Scientists to Study Acid Rain, Smokies
KNOXVILLE, Tenn. Scientists plan to study soil this spring in high elevations of the Great Smoky Mountains National Park -- the area most affected by acid rain and other environmental problems, officials say.
The Smokies' suffer from some of the worst acid rain problems in the U.S., especially after major rains or snow melts when streams and rainwater in the higher elevations become more acidic than normal.
Acid rain results when sulfur and nitrogen byproducts from fossil fuel-burning plants, industries and motorized vehicles combine with water vapor to form weak acid.
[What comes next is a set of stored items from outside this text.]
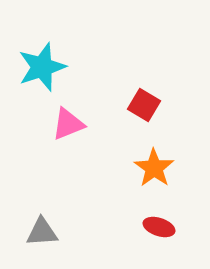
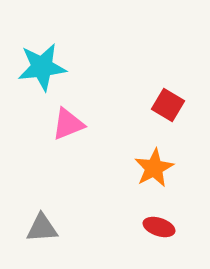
cyan star: rotated 12 degrees clockwise
red square: moved 24 px right
orange star: rotated 9 degrees clockwise
gray triangle: moved 4 px up
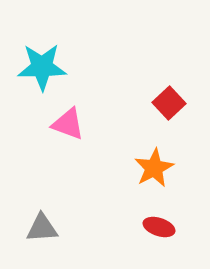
cyan star: rotated 6 degrees clockwise
red square: moved 1 px right, 2 px up; rotated 16 degrees clockwise
pink triangle: rotated 42 degrees clockwise
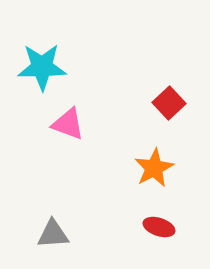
gray triangle: moved 11 px right, 6 px down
The study will target sites examined by the Environmental Protection Agency in the 1980s, enabling scientists to see how the soils have changed.
"We have been studying the effects of acid deposition on streams, and now we're looking at soils," said Michael Jenkins, a forest ecologist for the Smokies. "We're filling in another piece of the puzzle."
To study the soil, scientists will dig down to the bedrock at four high-elevation sites located on the Tennessee and North Carolina sides of the 500,000-acre park.
The four sites are above 4,000 feet where acid rain and polluted cloud water cause some of the worst acid deposition problems, which the park began monitoring more than 20 years ago.
"Changes in the soil chemistry have a cascading effect that impacts the plants and trees -- and ultimately the animals that rely on them," Jenkins said.